# INSTRUCTIONS FOR THE TASK
Line for line, return the data exactly, omitting all pictures.

# INPUT DATA
○ ○ ○ ○ ○ ○ ○

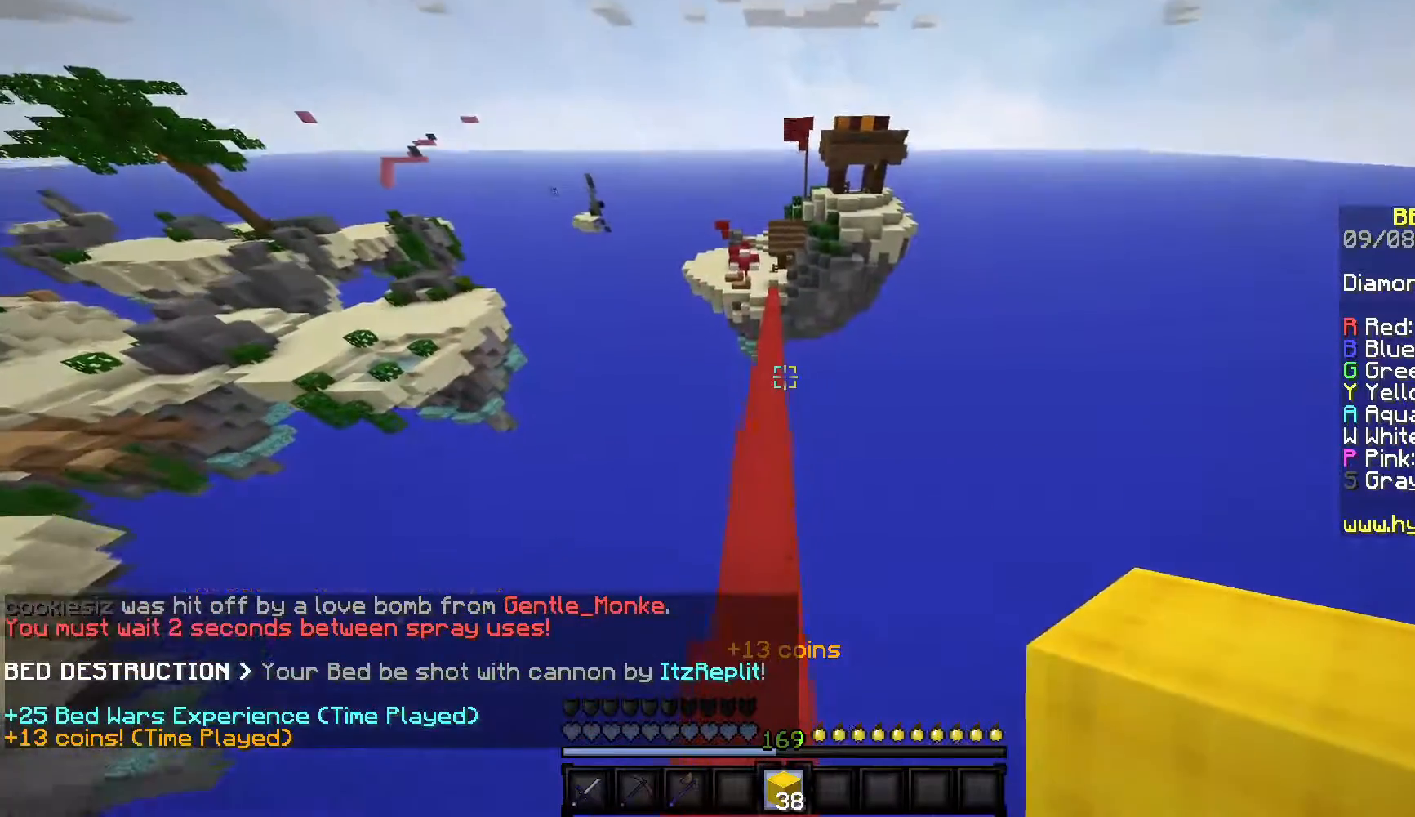
{"keys": ["w"], "mouse": [], "events": []}
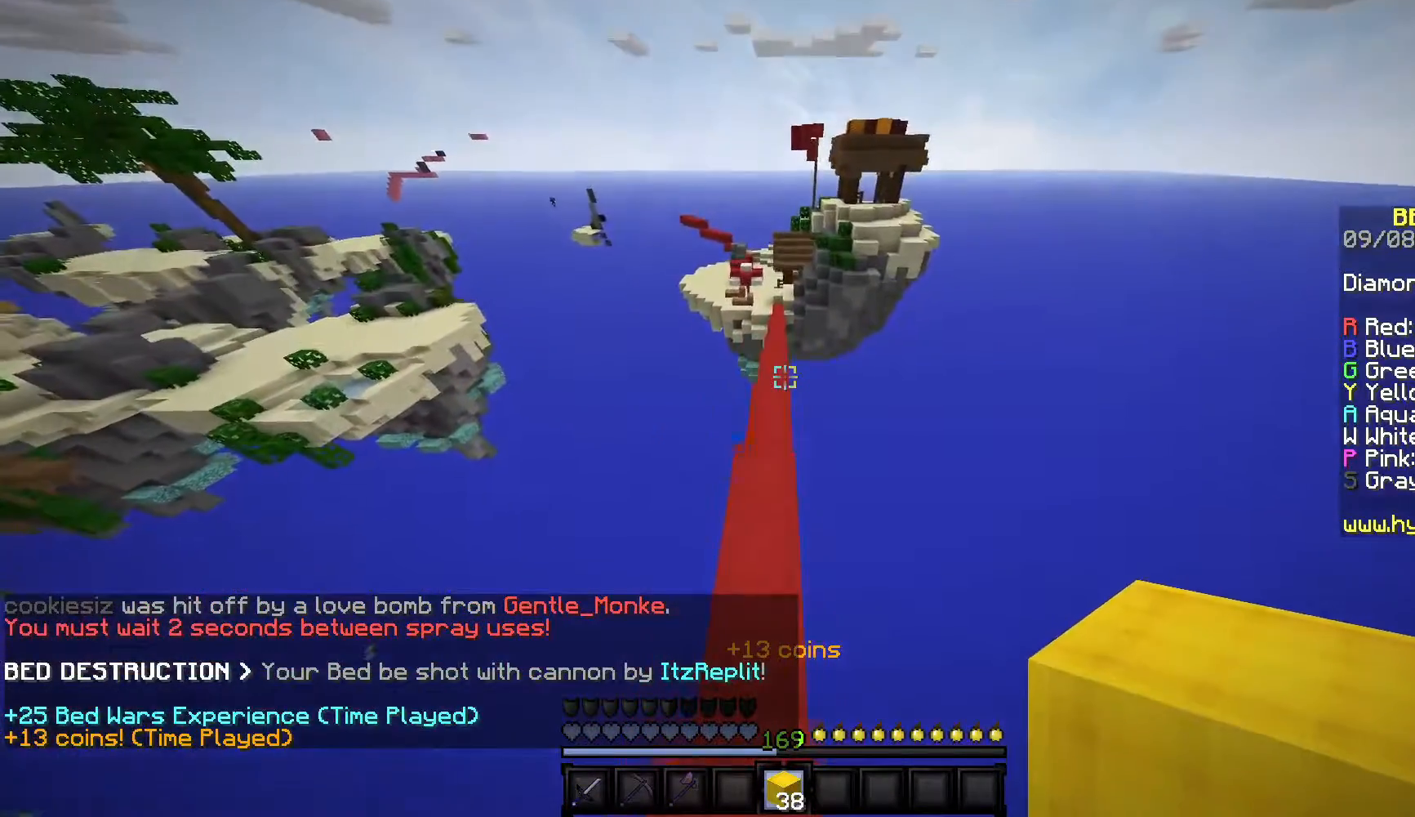
{"keys": ["w"], "mouse": [], "events": []}
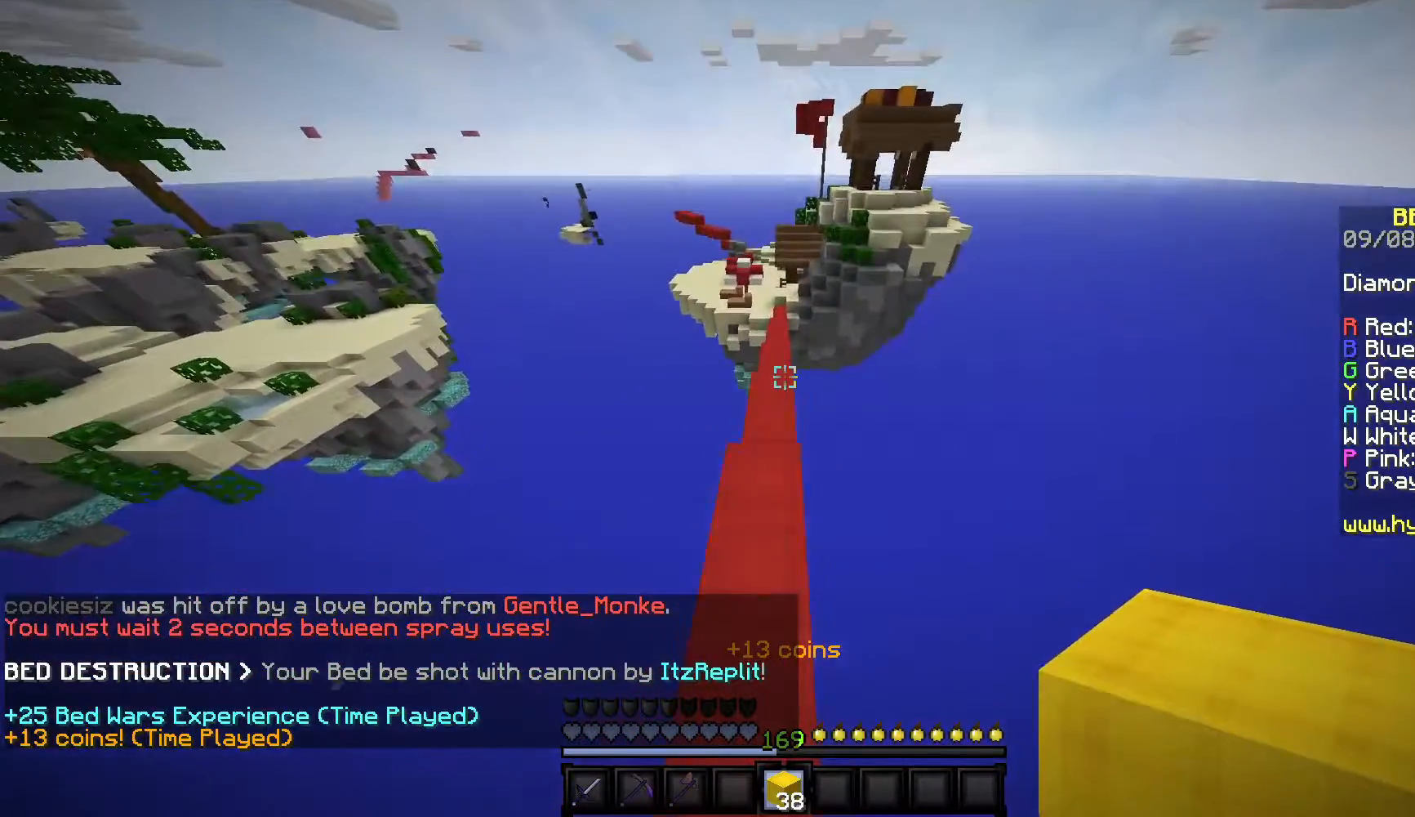
{"keys": ["w"], "mouse": [], "events": [[300, "mouse_right", "down"], [433, "mouse_right", "up"]]}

○ ○ ○ ○ ○ ○ ○

# RESULT OF THE TASK
{"keys": ["w"], "mouse": [], "events": []}
{"keys": ["w"], "mouse": [], "events": []}
{"keys": ["w"], "mouse": [], "events": [[300, "mouse_right", "down"], [433, "mouse_right", "up"]]}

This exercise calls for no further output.